Below are some records. Return exactly the lines from the one containing "right eye: (450, 415)" through the one containing "right shoulder: (746, 621)", both included, and only those.

[Start of Attachment]

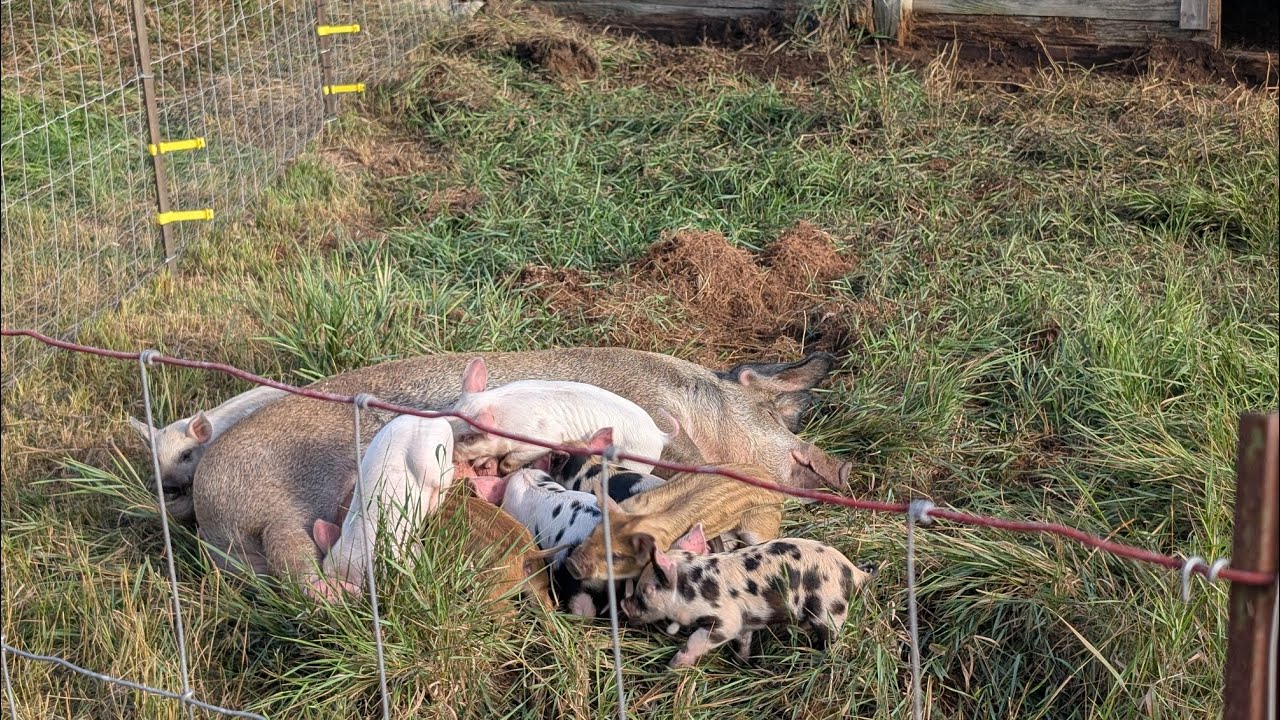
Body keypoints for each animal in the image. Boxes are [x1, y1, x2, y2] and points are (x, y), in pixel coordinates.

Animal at [447, 357, 681, 475]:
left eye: (469, 438)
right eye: (450, 415)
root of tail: (659, 435)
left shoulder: (542, 437)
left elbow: (514, 458)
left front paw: (502, 470)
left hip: (637, 459)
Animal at [619, 530, 877, 668]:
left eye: (646, 591)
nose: (624, 606)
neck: (693, 589)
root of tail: (854, 571)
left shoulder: (726, 619)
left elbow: (697, 639)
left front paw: (674, 666)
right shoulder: (746, 621)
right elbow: (743, 641)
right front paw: (741, 662)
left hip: (828, 607)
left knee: (830, 637)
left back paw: (819, 657)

[End of Attachment]

= Completed task =
right eye: (450, 415)
root of tail: (659, 435)
left shoulder: (542, 437)
left elbow: (514, 458)
left front paw: (502, 470)
left hip: (637, 459)
Animal at [619, 530, 877, 668]:
left eye: (646, 591)
nose: (624, 606)
neck: (693, 589)
root of tail: (854, 571)
left shoulder: (726, 619)
left elbow: (697, 639)
left front paw: (674, 666)
right shoulder: (746, 621)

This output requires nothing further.